• **DATA TO EXAMINE**
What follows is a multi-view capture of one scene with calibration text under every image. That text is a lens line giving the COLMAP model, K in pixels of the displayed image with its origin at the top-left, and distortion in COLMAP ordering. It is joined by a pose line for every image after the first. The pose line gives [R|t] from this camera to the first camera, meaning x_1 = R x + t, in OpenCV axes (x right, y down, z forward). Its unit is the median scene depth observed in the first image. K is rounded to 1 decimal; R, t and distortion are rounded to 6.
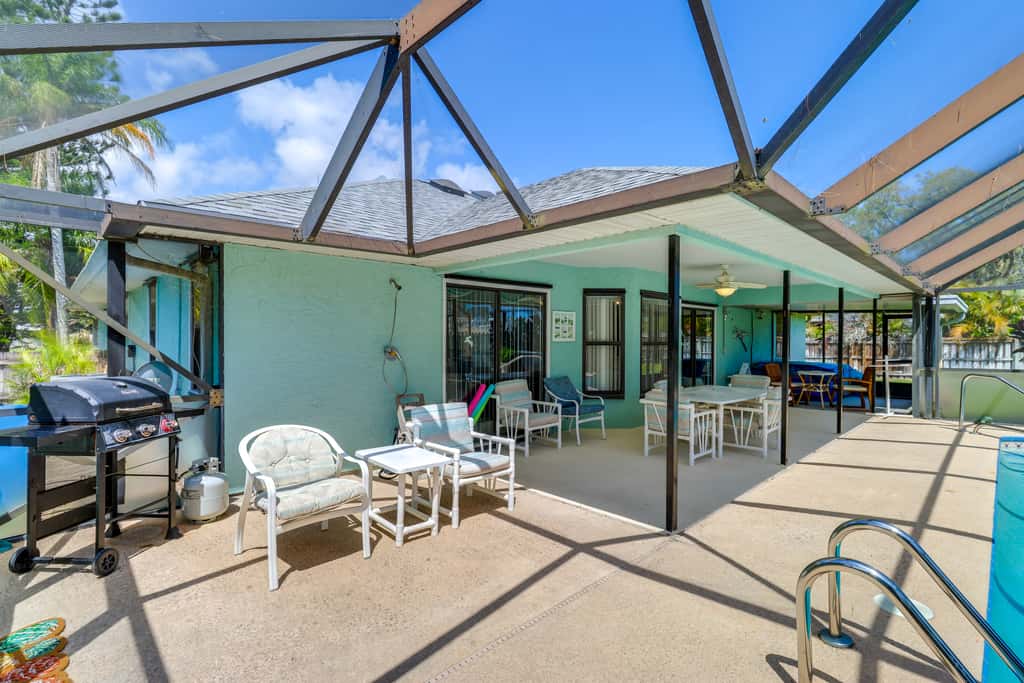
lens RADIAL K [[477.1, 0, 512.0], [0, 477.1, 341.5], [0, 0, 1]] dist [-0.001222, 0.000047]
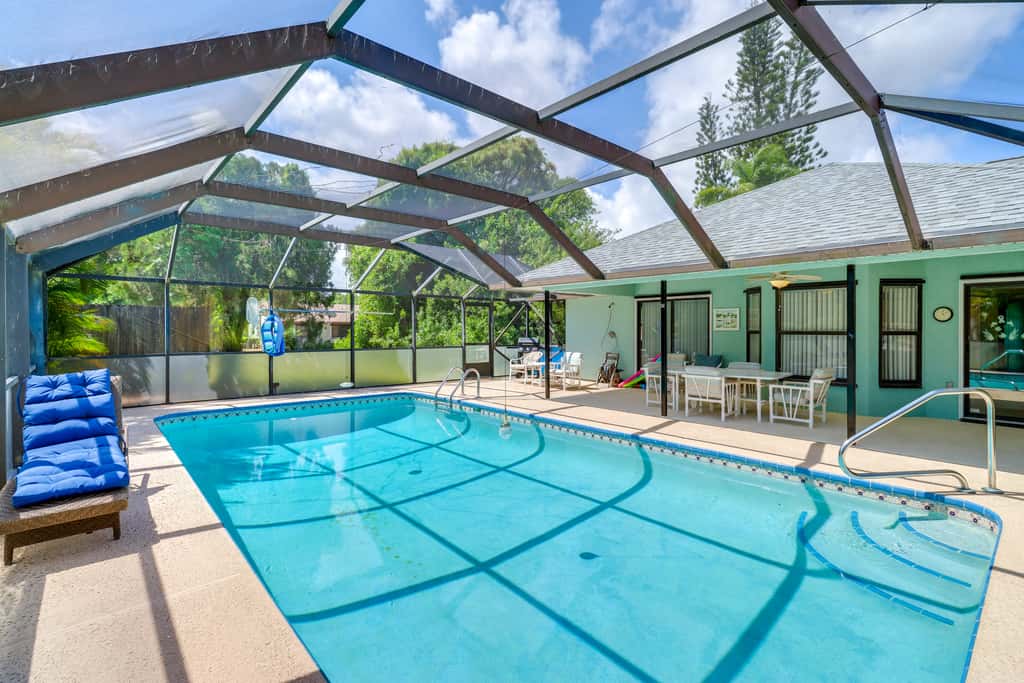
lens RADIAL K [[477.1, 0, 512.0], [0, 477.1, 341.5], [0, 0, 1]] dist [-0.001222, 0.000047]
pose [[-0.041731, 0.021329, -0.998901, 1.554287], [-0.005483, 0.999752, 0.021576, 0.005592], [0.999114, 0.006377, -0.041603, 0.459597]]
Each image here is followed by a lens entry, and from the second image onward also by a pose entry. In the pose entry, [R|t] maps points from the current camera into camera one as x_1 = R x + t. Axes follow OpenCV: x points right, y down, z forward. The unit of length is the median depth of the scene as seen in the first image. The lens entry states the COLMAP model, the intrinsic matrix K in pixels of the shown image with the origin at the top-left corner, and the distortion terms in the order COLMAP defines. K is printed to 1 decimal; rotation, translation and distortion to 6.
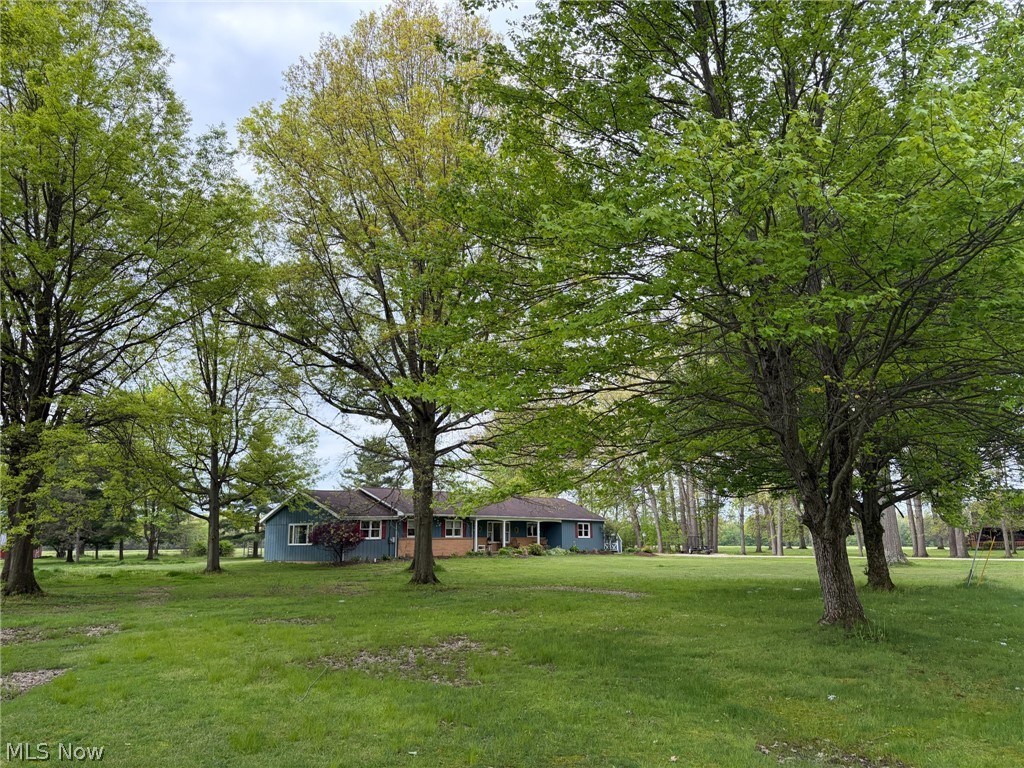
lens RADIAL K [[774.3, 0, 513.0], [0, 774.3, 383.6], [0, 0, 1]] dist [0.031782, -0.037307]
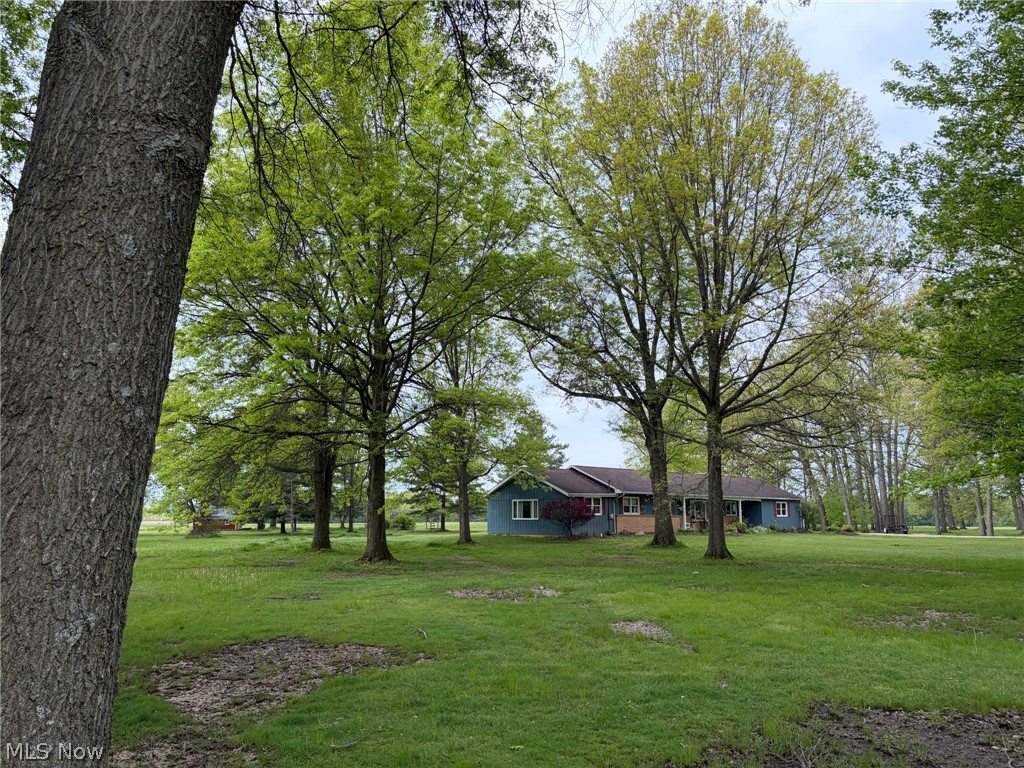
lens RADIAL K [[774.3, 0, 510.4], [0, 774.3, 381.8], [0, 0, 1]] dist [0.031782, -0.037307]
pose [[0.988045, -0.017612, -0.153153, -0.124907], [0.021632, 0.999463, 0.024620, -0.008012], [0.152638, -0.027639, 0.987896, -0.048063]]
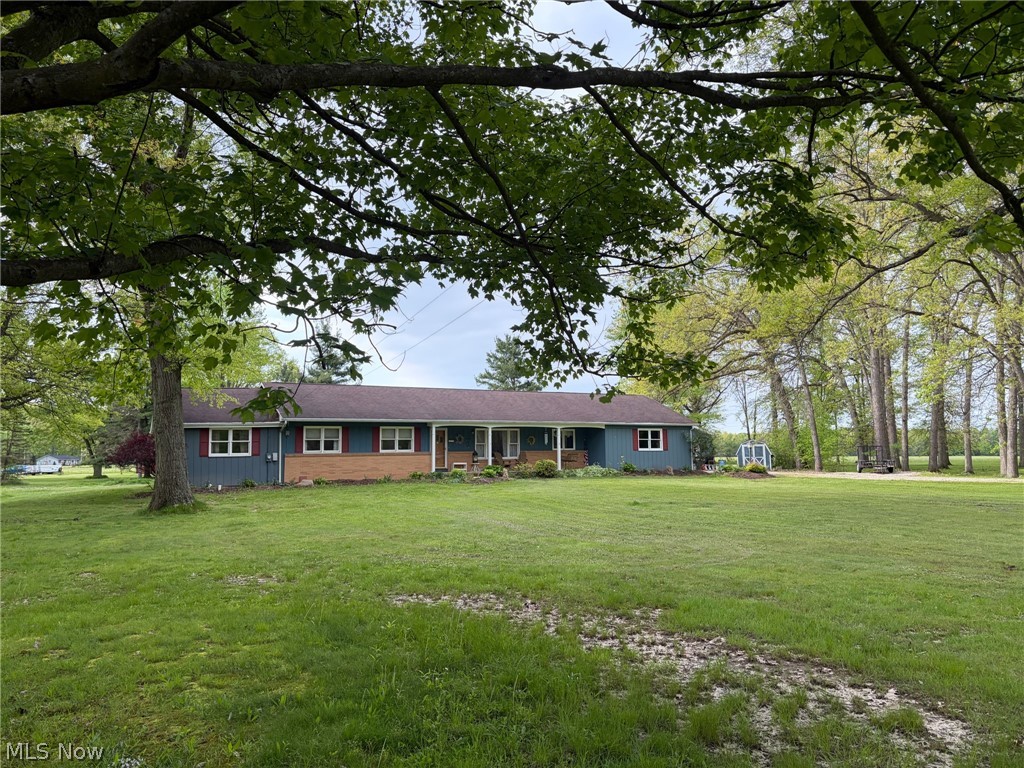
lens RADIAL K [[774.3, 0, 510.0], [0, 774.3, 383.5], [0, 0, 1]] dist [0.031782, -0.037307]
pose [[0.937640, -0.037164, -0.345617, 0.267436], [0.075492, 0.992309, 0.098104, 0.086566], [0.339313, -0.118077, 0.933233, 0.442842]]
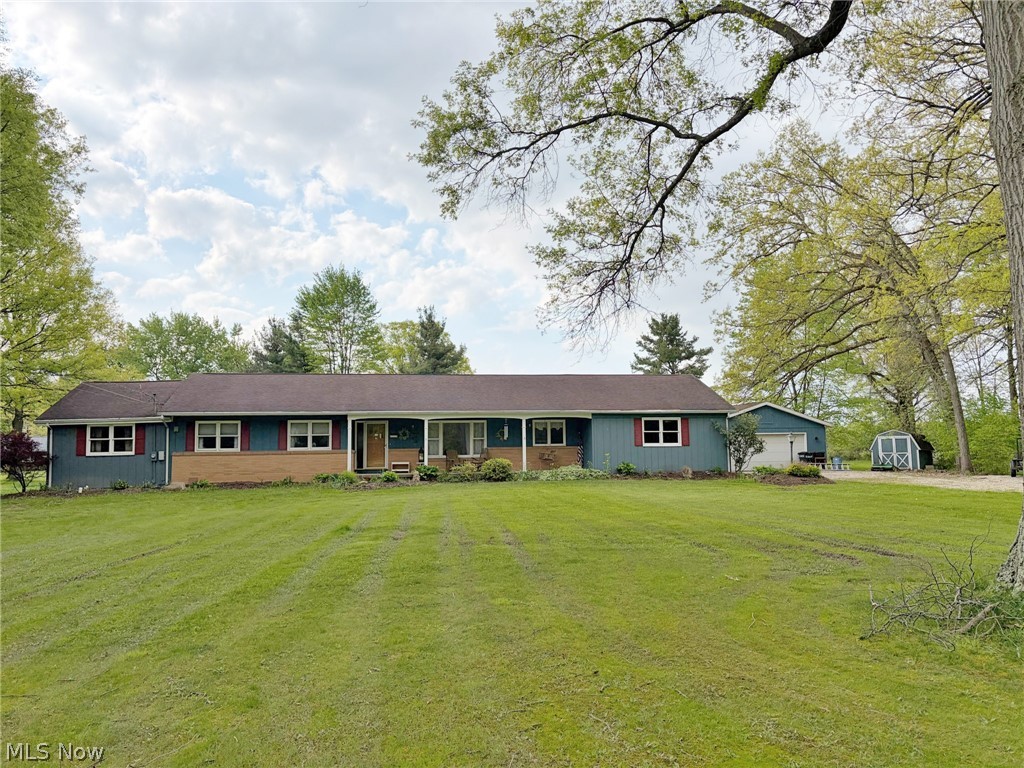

• **INSTRUCTIONS FOR THE TASK**
Copy every line of the data above word for word, leaving out the pictures.

• **RESPONSE TO THIS EXERCISE**
What follows is a multi-view capture of one scene with calibration text under every image. That text is a lens line giving the COLMAP model, K in pixels of the displayed image with its origin at the top-left, and distortion in COLMAP ordering. It is joined by a pose line for every image after the first. The pose line gives [R|t] from this camera to the first camera, meaning x_1 = R x + t, in OpenCV axes (x right, y down, z forward). Its unit is the median scene depth observed in the first image. K is rounded to 1 decimal; R, t and distortion are rounded to 6.
lens RADIAL K [[477.1, 0, 512.0], [0, 477.1, 341.5], [0, 0, 1]] dist [-0.001222, 0.000047]
lens RADIAL K [[477.1, 0, 512.0], [0, 477.1, 341.5], [0, 0, 1]] dist [-0.001222, 0.000047]
pose [[-0.041731, 0.021329, -0.998901, 1.554287], [-0.005483, 0.999752, 0.021576, 0.005592], [0.999114, 0.006377, -0.041603, 0.459597]]
Each image here is followed by a lens entry, and from the second image onward also by a pose entry. In the pose entry, [R|t] maps points from the current camera into camera one as x_1 = R x + t. Axes follow OpenCV: x points right, y down, z forward. The unit of length is the median depth of the scene as seen in the first image. The lens entry states the COLMAP model, the intrinsic matrix K in pixels of the shown image with the origin at the top-left corner, and the distortion terms in the order COLMAP defines. K is printed to 1 decimal; rotation, translation and distortion to 6.
lens RADIAL K [[774.3, 0, 513.0], [0, 774.3, 383.6], [0, 0, 1]] dist [0.031782, -0.037307]
lens RADIAL K [[774.3, 0, 510.4], [0, 774.3, 381.8], [0, 0, 1]] dist [0.031782, -0.037307]
pose [[0.988045, -0.017612, -0.153153, -0.124907], [0.021632, 0.999463, 0.024620, -0.008012], [0.152638, -0.027639, 0.987896, -0.048063]]
lens RADIAL K [[774.3, 0, 510.0], [0, 774.3, 383.5], [0, 0, 1]] dist [0.031782, -0.037307]
pose [[0.937640, -0.037164, -0.345617, 0.267436], [0.075492, 0.992309, 0.098104, 0.086566], [0.339313, -0.118077, 0.933233, 0.442842]]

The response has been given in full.